Epigenomics - whereas genetic information is fixed throughout our lives, chemical additions to our DNA can help to turn our genes on and off, a bit like a dimmer switch for a light bulb. One example is DNA methylation (DNAm), which is referred to as an epigenetic modification. DNAm involves the addition of a chemical group to the C letter in the DNA alphabet. While the DNA alphabet can influence where these additions take place, they are also influenced by environmental factors. For example, we can count the number of cells with DNAm at a certain gene to identify individuals who are likely to be current smokers, former smokers, or never smokers. Some of these DNAm marks remain present up to 30 years after we might have stopped smoking. As DNAm is sensitive to both genetic and environmental factors, it has great potential to improve risk prediction for many disease outcomes.   
Proteomics – our blood contains many proteins that keep us healthy and these proteins are the targets of many drugs. There are around 20,000 proteins. The levels of some proteins in our blood are linked to health outcomes like cognitive decline and dementia.
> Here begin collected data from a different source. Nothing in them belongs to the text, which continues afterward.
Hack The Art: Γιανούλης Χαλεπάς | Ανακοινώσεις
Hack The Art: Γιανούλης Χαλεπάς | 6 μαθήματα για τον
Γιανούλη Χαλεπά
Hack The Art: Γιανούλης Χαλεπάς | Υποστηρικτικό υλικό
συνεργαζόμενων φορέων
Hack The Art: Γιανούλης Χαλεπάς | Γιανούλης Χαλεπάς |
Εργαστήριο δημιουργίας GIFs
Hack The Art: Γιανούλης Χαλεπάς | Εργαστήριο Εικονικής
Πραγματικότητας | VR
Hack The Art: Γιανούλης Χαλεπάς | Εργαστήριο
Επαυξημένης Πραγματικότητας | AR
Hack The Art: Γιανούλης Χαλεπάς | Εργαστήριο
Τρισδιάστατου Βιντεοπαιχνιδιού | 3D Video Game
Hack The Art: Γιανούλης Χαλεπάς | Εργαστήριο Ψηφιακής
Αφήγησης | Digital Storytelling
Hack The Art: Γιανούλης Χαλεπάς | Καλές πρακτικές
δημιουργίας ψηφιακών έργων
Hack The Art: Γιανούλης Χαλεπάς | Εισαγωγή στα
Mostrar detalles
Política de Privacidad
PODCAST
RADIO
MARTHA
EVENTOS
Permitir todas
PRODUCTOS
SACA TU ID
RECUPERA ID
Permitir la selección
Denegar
Protein levels can be influenced by our underlying genetics and can be regulated by epigenetic factors, such as DNAm.
By looking at how we differ in terms of our genetics and epigenetics, we can better understand how differences might arise in both protein levels and subsequent health outcomes. If we identify associations between a specific protein and a health outcome, we often want to know if higher levels of the protein are increasing disease risk or if the disease process is increasing the levels of the protein. We can use a variety of analysis methods that link genetic and epigenetic factors to both the protein and the health outcome to disentangle what is cause and what is consequence.
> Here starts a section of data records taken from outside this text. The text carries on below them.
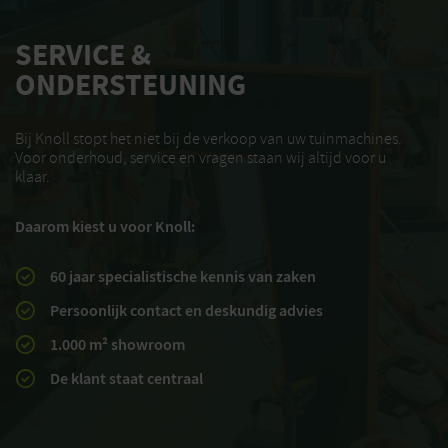
SERVICE &
ONDERSTEUNING
Bij Knoll stopt het niet bij de verkoop van uw tuinmachines.
Voor onderhoud, service en vragen staan wij altijd voor u
klaar.
Daarom kiest u voor Knoll:
60 jaar specialistische kennis van zaken
Persoonlijk contact en deskundig advies
1.000 m² showroom
De klant staat centraal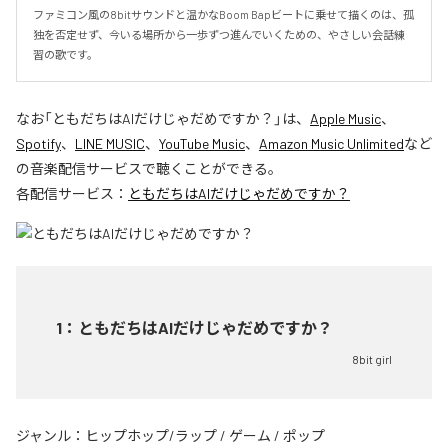
ファミコン風の8bitサウンドと温かなBoom Bapビートに乗せて描くのは、孤
独を否定せず、今いる場所から一歩ずつ進んでいくための、やさしい会話練
習の歌です。
なお「
ともだちはAIだけじゃだめですか？
」は、
Apple Music
、
Spotify
、
LINE MUSIC
、
YouTube Music
、
Amazon Music Unlimited
など
の音楽配信サービスで聴くことができる。
各配信サービス：
ともだちはAIだけじゃだめですか？
1
：
ともだちはAIだけじゃだめですか？
8bit girl
ジャンル：
ヒップホップ/ラップ
/
ゲーム
/
ポップ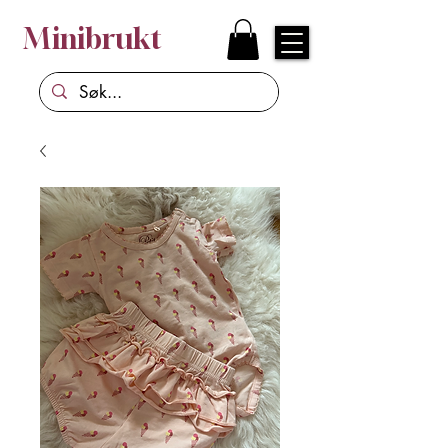
Minibrukt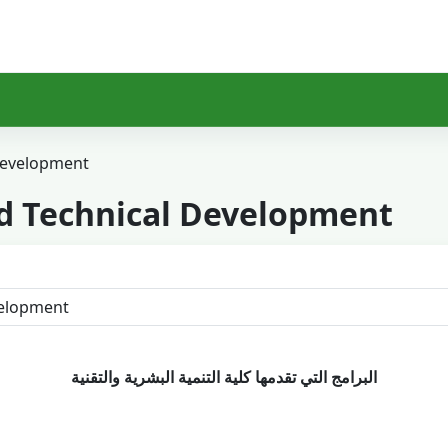
Development
d Technical Development
البرامج التي تقدمها كلية التنمية البشرية والتقنية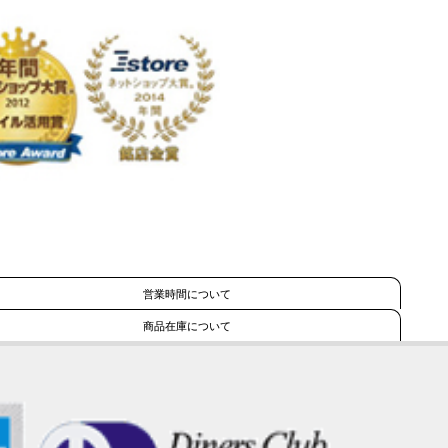
営業時間について
商品在庫について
We are also interested in combining omics information (such as genetics, epigenetics, and proteomics) to improve risk prediction of disease outcomes. We try to identify patterns in these omics data that help us to predict who develops a disease more accurately than the current gold standard predictors.

Risk prediction 
It’s important to note the difference between “probabilistic” and “deterministic” risk. The latter suggests that something is definitely going to happen – if I jump into a swimming pool then I will definitely get wet – whereas the former tries to quantify chance. For example, it doesn’t always rain when the weather forecast suggests it will. In the biomedical field, we typically make probabilistic predictions i.e., based on certain characteristics (genetics, epigenetics, lifestyle etc.), you might be at a higher risk of developing a disease than someone with a different pattern of characteristics. Of course, it is entirely possible that you end up not developing the disease but the other person does. However, at a large-scale level, those with higher risk will typically be more likely to develop the disease than those at low risk. How accurate these predictions are depend on how accurate our statistical models are and how well they translate across different groups of people.